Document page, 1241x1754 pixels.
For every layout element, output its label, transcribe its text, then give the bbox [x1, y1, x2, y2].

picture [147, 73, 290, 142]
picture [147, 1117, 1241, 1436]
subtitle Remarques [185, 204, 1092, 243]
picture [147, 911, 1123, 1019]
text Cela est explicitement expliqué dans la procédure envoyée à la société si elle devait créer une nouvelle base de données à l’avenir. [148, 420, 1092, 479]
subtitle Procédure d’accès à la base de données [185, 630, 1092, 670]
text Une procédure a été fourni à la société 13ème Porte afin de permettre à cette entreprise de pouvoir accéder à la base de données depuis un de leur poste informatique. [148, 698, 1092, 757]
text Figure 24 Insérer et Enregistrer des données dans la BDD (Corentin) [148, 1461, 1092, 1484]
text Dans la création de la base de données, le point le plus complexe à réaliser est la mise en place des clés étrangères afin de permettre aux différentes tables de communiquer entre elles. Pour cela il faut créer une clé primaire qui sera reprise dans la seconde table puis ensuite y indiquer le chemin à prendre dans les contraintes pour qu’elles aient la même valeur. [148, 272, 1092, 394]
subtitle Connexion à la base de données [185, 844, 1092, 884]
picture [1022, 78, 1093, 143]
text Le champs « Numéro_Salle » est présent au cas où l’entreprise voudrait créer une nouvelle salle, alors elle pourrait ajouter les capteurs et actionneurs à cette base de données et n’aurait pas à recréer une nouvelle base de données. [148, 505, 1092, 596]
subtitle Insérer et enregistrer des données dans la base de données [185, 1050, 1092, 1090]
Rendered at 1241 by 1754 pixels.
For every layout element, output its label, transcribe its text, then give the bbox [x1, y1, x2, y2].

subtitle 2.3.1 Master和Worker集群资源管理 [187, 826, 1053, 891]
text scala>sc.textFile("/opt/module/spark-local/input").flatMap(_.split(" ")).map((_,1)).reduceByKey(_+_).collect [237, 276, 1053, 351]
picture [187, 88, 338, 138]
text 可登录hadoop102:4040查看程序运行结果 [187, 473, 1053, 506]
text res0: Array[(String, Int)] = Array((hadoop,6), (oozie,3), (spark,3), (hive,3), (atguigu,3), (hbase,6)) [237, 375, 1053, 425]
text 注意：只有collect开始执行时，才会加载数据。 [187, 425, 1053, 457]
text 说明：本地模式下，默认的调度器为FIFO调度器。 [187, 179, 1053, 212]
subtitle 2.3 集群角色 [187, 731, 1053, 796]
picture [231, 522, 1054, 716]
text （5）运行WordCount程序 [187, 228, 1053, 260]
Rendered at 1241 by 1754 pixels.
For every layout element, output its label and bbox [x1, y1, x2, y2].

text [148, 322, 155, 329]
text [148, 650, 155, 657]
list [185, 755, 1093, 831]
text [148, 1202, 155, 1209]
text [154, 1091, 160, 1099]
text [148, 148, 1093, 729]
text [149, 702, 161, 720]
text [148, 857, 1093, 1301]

+++++

WORK TASK —
Copy the whole listing out exactly, so that every line matches what is above.

SOLUTION TO THE PROBLEM —
Document page, 1241x1754 pixels.
For every layout element, output its label, transcribe its text, then give the bbox [x1, y1, x2, y2].

picture [147, 73, 290, 142]
picture [147, 1117, 1241, 1436]
subtitle Remarques [185, 204, 1092, 243]
picture [147, 911, 1123, 1019]
text Cela est explicitement expliqué dans la procédure envoyée à la société si elle devait créer une nouvelle base de données à l’avenir. [148, 420, 1092, 479]
subtitle Procédure d’accès à la base de données [185, 630, 1092, 670]
text Une procédure a été fourni à la société 13ème Porte afin de permettre à cette entreprise de pouvoir accéder à la base de données depuis un de leur poste informatique. [148, 698, 1092, 757]
text Figure 24 Insérer et Enregistrer des données dans la BDD (Corentin) [148, 1461, 1092, 1484]
text Dans la création de la base de données, le point le plus complexe à réaliser est la mise en place des clés étrangères afin de permettre aux différentes tables de communiquer entre elles. Pour cela il faut créer une clé primaire qui sera reprise dans la seconde table puis ensuite y indiquer le chemin à prendre dans les contraintes pour qu’elles aient la même valeur. [148, 272, 1092, 394]
subtitle Connexion à la base de données [185, 844, 1092, 884]
picture [1022, 78, 1093, 143]
text Le champs « Numéro_Salle » est présent au cas où l’entreprise voudrait créer une nouvelle salle, alors elle pourrait ajouter les capteurs et actionneurs à cette base de données et n’aurait pas à recréer une nouvelle base de données. [148, 505, 1092, 596]
subtitle Insérer et enregistrer des données dans la base de données [185, 1050, 1092, 1090]
Rendered at 1241 by 1754 pixels.
For every layout element, output its label, transcribe its text, then give the bbox [x1, y1, x2, y2].

subtitle 2.3.1 Master和Worker集群资源管理 [187, 826, 1053, 891]
text scala>sc.textFile("/opt/module/spark-local/input").flatMap(_.split(" ")).map((_,1)).reduceByKey(_+_).collect [237, 276, 1053, 351]
picture [187, 88, 338, 138]
text 可登录hadoop102:4040查看程序运行结果 [187, 473, 1053, 506]
text res0: Array[(String, Int)] = Array((hadoop,6), (oozie,3), (spark,3), (hive,3), (atguigu,3), (hbase,6)) [237, 375, 1053, 425]
text 注意：只有collect开始执行时，才会加载数据。 [187, 425, 1053, 457]
text 说明：本地模式下，默认的调度器为FIFO调度器。 [187, 179, 1053, 212]
subtitle 2.3 集群角色 [187, 731, 1053, 796]
picture [231, 522, 1054, 716]
text （5）运行WordCount程序 [187, 228, 1053, 260]
Rendered at 1241 by 1754 pixels.
For every layout element, output its label and bbox [x1, y1, x2, y2].

text [148, 322, 155, 329]
text [148, 650, 155, 657]
list [185, 755, 1093, 831]
text [148, 1202, 155, 1209]
text [154, 1091, 160, 1099]
text [148, 148, 1093, 729]
text [149, 702, 161, 720]
text [148, 857, 1093, 1301]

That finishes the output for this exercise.